Amazon Sagemaker Tutorials

March 22, 2018

In this Amazon SageMaker Tutorial post, we will look at what Amazon Sagemaker is? And use it to build machine learning pipelines. We will be looking at using prebuilt algorithm and writing our own algorithm to build machine models which we can then use for prediction.

Training a Job through Highlevel sagemaker client

Using Amazon Machine Learning Algorithms

Amazon Sagemaker provides a set of algorithms like KMeans, LDA, XGboost, Tensorflow, MXNet which can be used directly if we can convert our data into the format which Sagemaker algorithms use(recordio-protobuf, csv or libsvm)

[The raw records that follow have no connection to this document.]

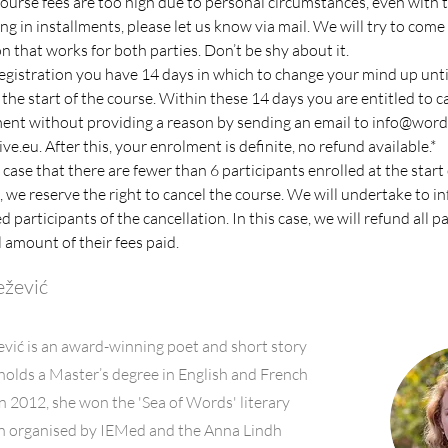
 course fees are too high due to personal circumstances, even with 
ng in installments, please let us know via mail. We will try to come 
on that works for both parties. Don’t be shy about it.
registration you have 14 days in which to change your mind up unti
 the start of the course. Within these 14 days you are entitled to c
ent without providing a reason by sending an email to 
info@wordc
ive.eu
. After this, your enrolment is definite, no refund available.*
 case that there are fewer than 6 participants enrolled at the start 
, we reserve the right to cancel the course. We will undertake to in
d participants of the cancellation. In this case, we will refund all p
l amount of their fees paid.
ežević
vić is an award-winning poet and short story
 holds a Master’s degree in English and French
 In 2012, she won the 'Sea of Words' literary
n organised by IEMed and the Anna Lindh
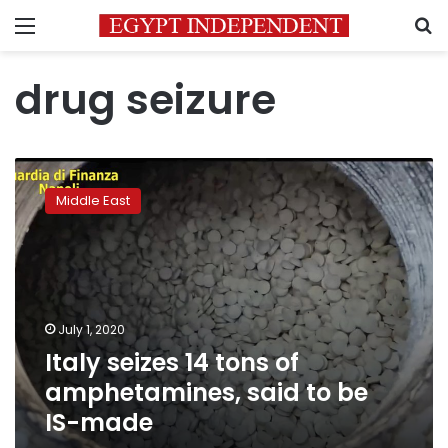
Menu
S
drug seizure
Italy
seizes
Middle East
14
tons
of
amphetamines,
said
to
July 1, 2020
be
Italy seizes 14 tons of
IS-
made
amphetamines, said to be
IS-made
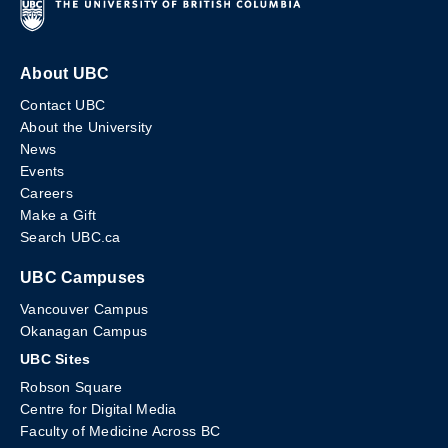
About UBC
Contact UBC
About the University
News
Events
Careers
Make a Gift
Search UBC.ca
UBC Campuses
Vancouver Campus
Okanagan Campus
UBC Sites
Robson Square
Centre for Digital Media
Faculty of Medicine Across BC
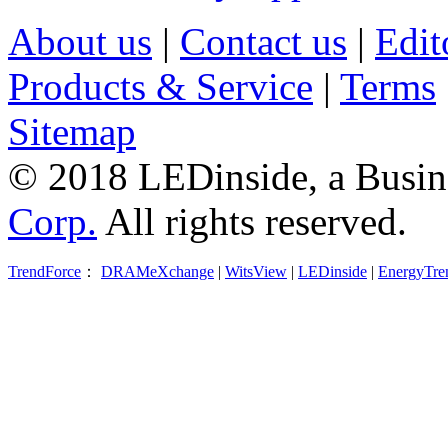
About us
|
Contact us
|
Edit
Products & Service
|
Terms
Sitemap
© 2018 LEDinside, a Busin
Corp.
All rights reserved.
TrendForce
：
DRAMeXchange
|
WitsView
|
LEDinside
|
EnergyTre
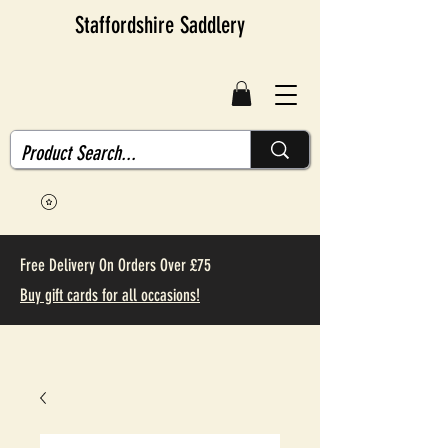
Staffordshire Saddlery
Free Delivery On Orders Over £75
Buy gift cards for all occasions!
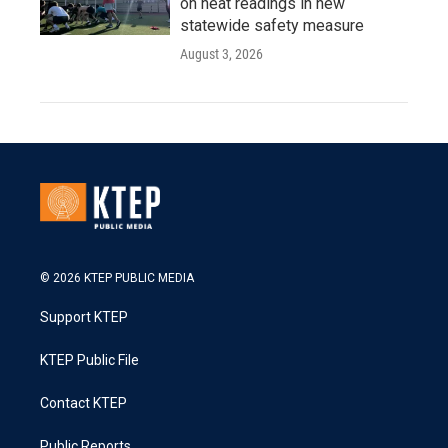
on heat readings in new
statewide safety measure
August 3, 2026
© 2026 KTEP PUBLIC MEDIA
Support KTEP
KTEP Public File
Contact KTEP
Public Reports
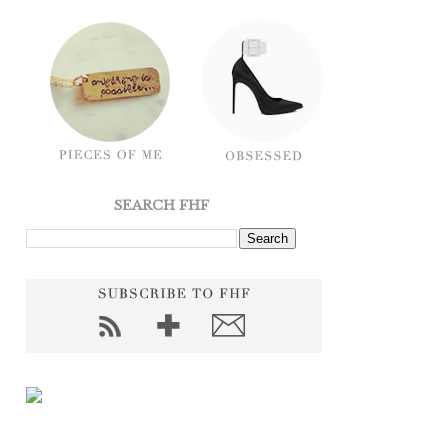
SEARCH FHF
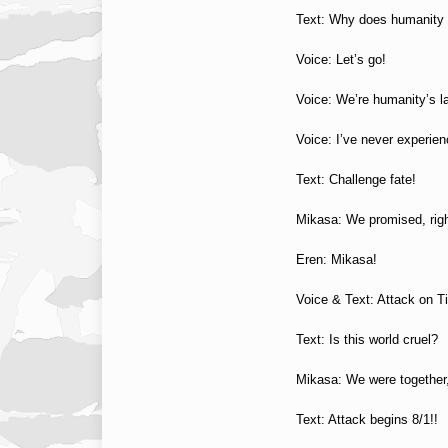
Text: Why does humanity
Voice: Let’s go!
Voice: We’re humanity’s l
Voice: I’ve never experien
Text: Challenge fate!
Mikasa: We promised, rig
Eren: Mikasa!
Voice & Text: Attack on T
Text: Is this world cruel?
Mikasa: We were together
Text: Attack begins 8/1!!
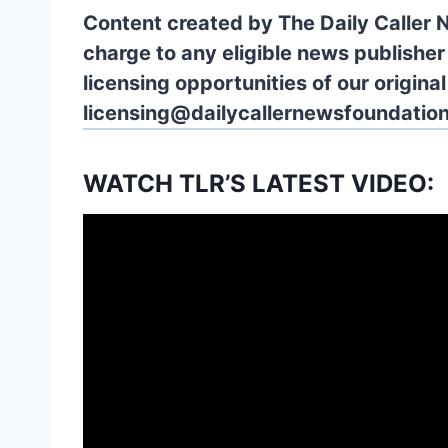
Content created by The Daily Caller 
charge to any eligible news publisher
licensing opportunities of our origina
licensing@dailycallernewsfoundation
WATCH TLR’S LATEST VIDEO:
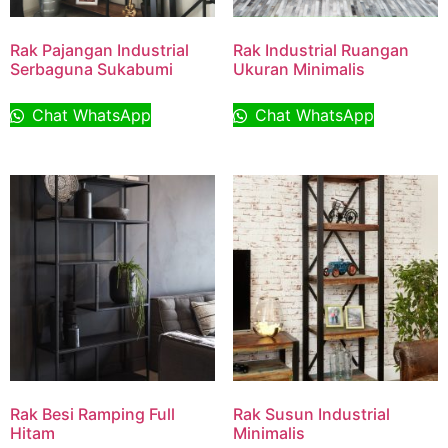
Rak Pajangan Industrial
Rak Industrial Ruangan
Serbaguna Sukabumi
Ukuran Minimalis
Chat WhatsApp
Chat WhatsApp
Rak Besi Ramping Full
Rak Susun Industrial
Hitam
Minimalis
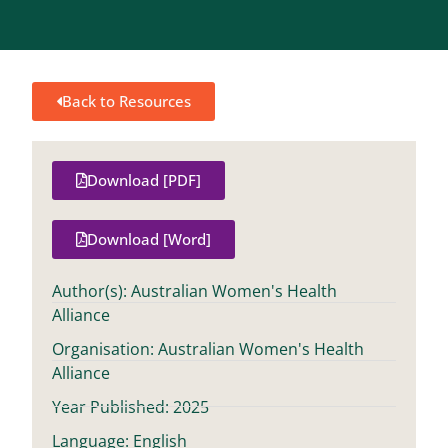
Back to Resources
Download [PDF]
Download [Word]
Author(s): Australian Women's Health
Alliance
Organisation: Australian Women's Health
Alliance
Year Published: 2025
Language: English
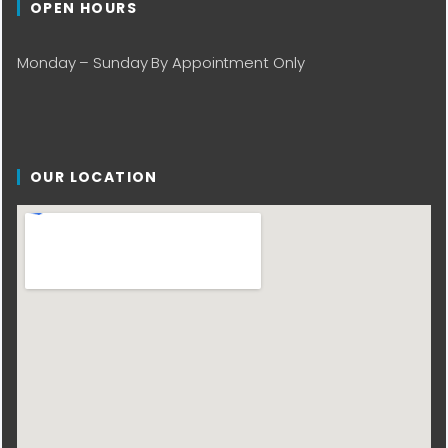
OPEN HOURS
Monday – Sunday By Appointment Only
OUR LOCATION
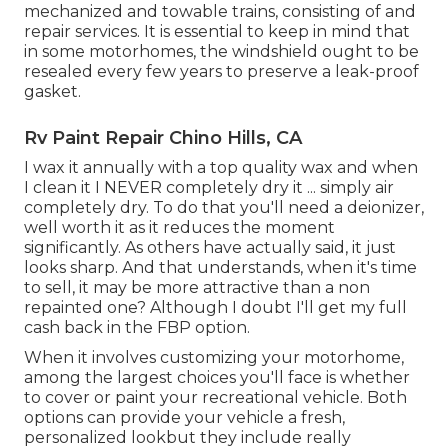
mechanized and towable trains, consisting of and
repair services. It is essential to keep in mind that
in some motorhomes, the windshield ought to be
resealed every few years to preserve a leak-proof
gasket.
Rv Paint Repair Chino Hills, CA
I wax it annually with a top quality wax and when
I clean it I NEVER completely dry it ... simply air
completely dry. To do that you'll need a deionizer,
well worth it as it reduces the moment
significantly. As others have actually said, it just
looks sharp. And that understands, when it's time
to sell, it may be more attractive than a non
repainted one? Although I doubt I'll get my full
cash back in the FBP option.
When it involves customizing your motorhome,
among the largest choices you'll face is whether
to cover or paint your recreational vehicle. Both
options can provide your vehicle a fresh,
personalized lookbut they include really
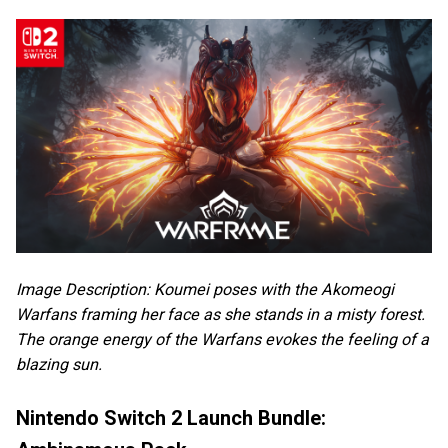
Image Description: Koumei poses with the Akomeogi
Warfans framing her face as she stands in a misty forest.
The orange energy of the Warfans evokes the feeling of a
blazing sun.
Nintendo Switch 2 Launch Bundle:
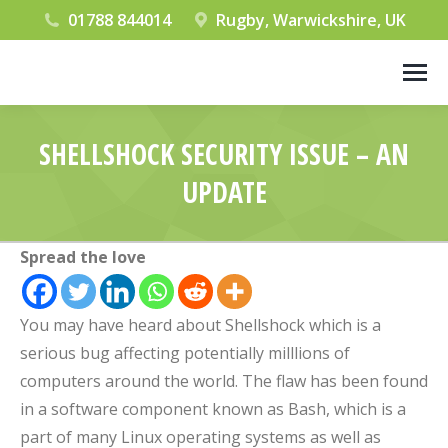
01788 844014
Rugby, Warwickshire, UK
SHELLSHOCK SECURITY ISSUE – AN
UPDATE
You are here:
Spread the love
You may have heard about Shellshock which is a
serious bug affecting potentially milllions of
computers around the world. The flaw has been found
in a software component known as Bash, which is a
part of many Linux operating systems as well as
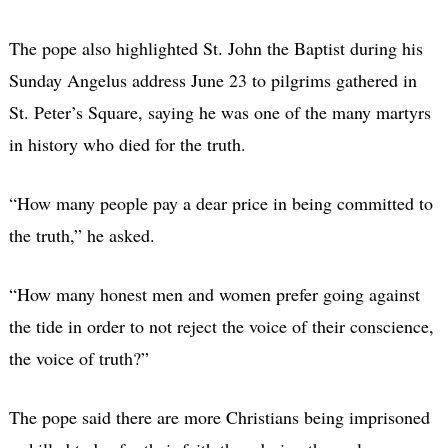
The pope also highlighted St. John the Baptist during his
Sunday Angelus address June 23 to pilgrims gathered in
St. Peter’s Square, saying he was one of the many martyrs
in history who died for the truth.
“How many people pay a dear price in being committed to
the truth,” he asked.
“How many honest men and women prefer going against
the tide in order to not reject the voice of their conscience,
the voice of truth?”
The pope said there are more Christians being imprisoned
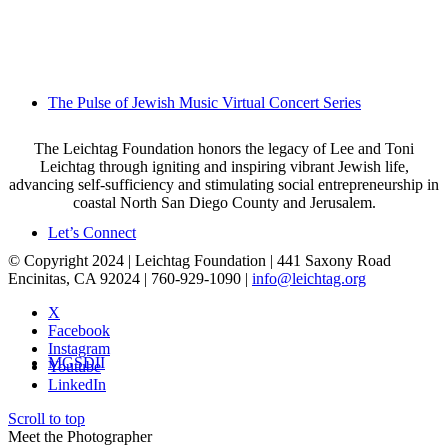
The Pulse of Jewish Music Virtual Concert Series
The Leichtag Foundation honors the legacy of Lee and Toni
Leichtag through igniting and inspiring vibrant Jewish life,
advancing self-sufficiency and stimulating social entrepreneurship in
coastal North San Diego County and Jerusalem.
Let’s Connect
© Copyright 2024 | Leichtag Foundation | 441 Saxony Road
Encinitas, CA 92024 | 760-929-1090 |
info@leichtag.org
X
Facebook
Instagram
MGSDII
Youtube
LinkedIn
Scroll to top
Meet the Photographer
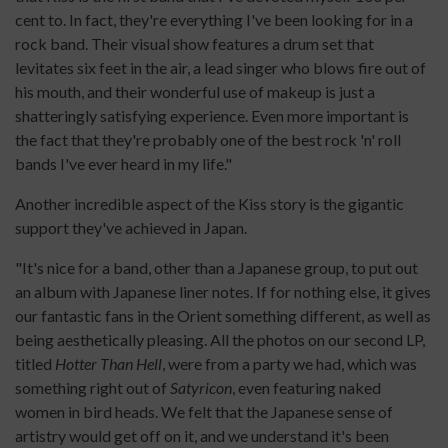
cent to. In fact, they're everything I've been looking for in a
rock band. Their visual show features a drum set that
levitates six feet in the air, a lead singer who blows fire out of
his mouth, and their wonderful use of makeup is just a
shatteringly satisfying experience. Even more important is
the fact that they're probably one of the best rock 'n' roll
bands I've ever heard in my life."
Another incredible aspect of the Kiss story is the gigantic
support they've achieved in Japan.
"It's nice for a band, other than a Japanese group, to put out
an album with Japanese liner notes. If for nothing else, it gives
our fantastic fans in the Orient something different, as well as
being aesthetically pleasing. All the photos on our second LP,
titled
Hotter Than Hell
, were from a party we had, which was
something right out of
Satyricon
, even featuring naked
women in bird heads. We felt that the Japanese sense of
artistry would get off on it, and we understand it's been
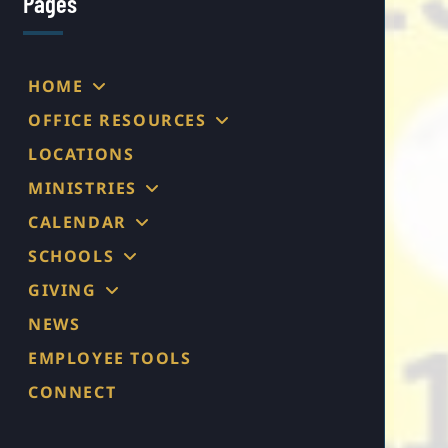
Pages
HOME
OFFICE RESOURCES
LOCATIONS
MINISTRIES
CALENDAR
SCHOOLS
GIVING
NEWS
EMPLOYEE TOOLS
CONNECT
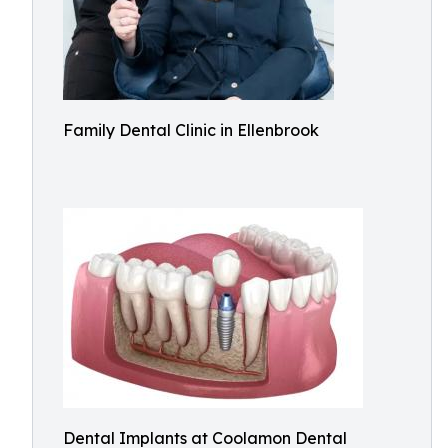
Family Dental Clinic in Ellenbrook
Dental Implants at Coolamon Dental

import pickle, gzip, numpy, urllib.request, json

# Load the dataset
urllib.request.urlretrieve("http://deeplearning.net/data/mnist/mnist.pkl.gz", "mnist.pkl.gz")
with gzip.open('mnist.pkl.gz', 'rb') as f:
train_set, valid_set, test_set = pickle.load(f, encoding='latin1')

from sagemaker import KMeans
role = sagemaker-ARNRole

data_location = 's3://{}/sagemaker/kmeans_highlevel_example/data'.format(bucket)
output_location = 's3://{}/sagemaker/kmeans_example/output'.format(bucket)

kmeans = KMeans(role=role, train_instance_count=2, train_instance_type='ml.c4.8xlarge',
output_path=output_location, k=10, data_location=data_location)

# You can even pass the datalocation directly
kmeans.fit(kmeans.record_set(train_set[0]))

At this point you should have a model in output_location that can be used for deploying the endpoints.
Deploying

kmeans_predictor = kmeans.deploy(
  (initial_instance_count = 1),
  (instance_type = "ml.m4.xlarge")
);

Validation

result = kmeans_predictor.predict(train_set[0][30:31])
print(result)

You could do single prediction or batch prediction using the model.

Train a Model on Amazon SageMaker Using TensorFlow Custom Code(Build your own model)

For building your own estimator we can pass an entry point file which should have the train and serve methods that will be called by sagemaker during fit and serving(host) part. custom_code_upload_location as the name suggests is a place for our custom code in s3 that will be used for training and serving.

The high-level Python library provides the TensorFlow class, which has two methods: fit (for training a model) and deploy (for deploying a model).

In [7]: !ls
source_dir ( This is the source dir which has files)

In [8]: !ls source_dir/
iris_dnn_classifier.py some_other_file.py

iris_estimator = TensorFlow(entry_point='iris_dnn_classifier.py', source_dir='source_dir', role=role,
output_path=model_artifacts_location, code_location=custom_code_upload_location, train_instance_count=1,
train_instance_type='ml.c4.xlarge', training_steps=1000, evaluation_steps=100)

Some of these constructor parameters are sent in the fit method call for model training in the next step.

Details:

entry_point — The example uses only one source file (iris_dnn_classifier.py). If your custom training code is stored in a single file, specify only the entry_point parameter. If it's stored in multiple files, also add the source_dir parameter.
Specify only the source file that contains your custom code. The sagemaker.tensorflow.TensorFlow object determines which Docker image to use for model training when you call the fit method in the next step.
output_path -Identifies the S3 location where you want to save the result of model training (model artifacts).
code_location — S3 location where you want the fit method(in the next step) to upload the tar archive of your custom TensorFlow code.
role - Identifies the IAM role that AmazonSageMaker assumes when performing tasks on your behalf, such as downloading training data from an S3 bucket for model training and uploading training results to an S3 bucket.
hyperparameters - Any hyper parameters that you specify to influence the final quality of the model. Your custom training code uses these parameters.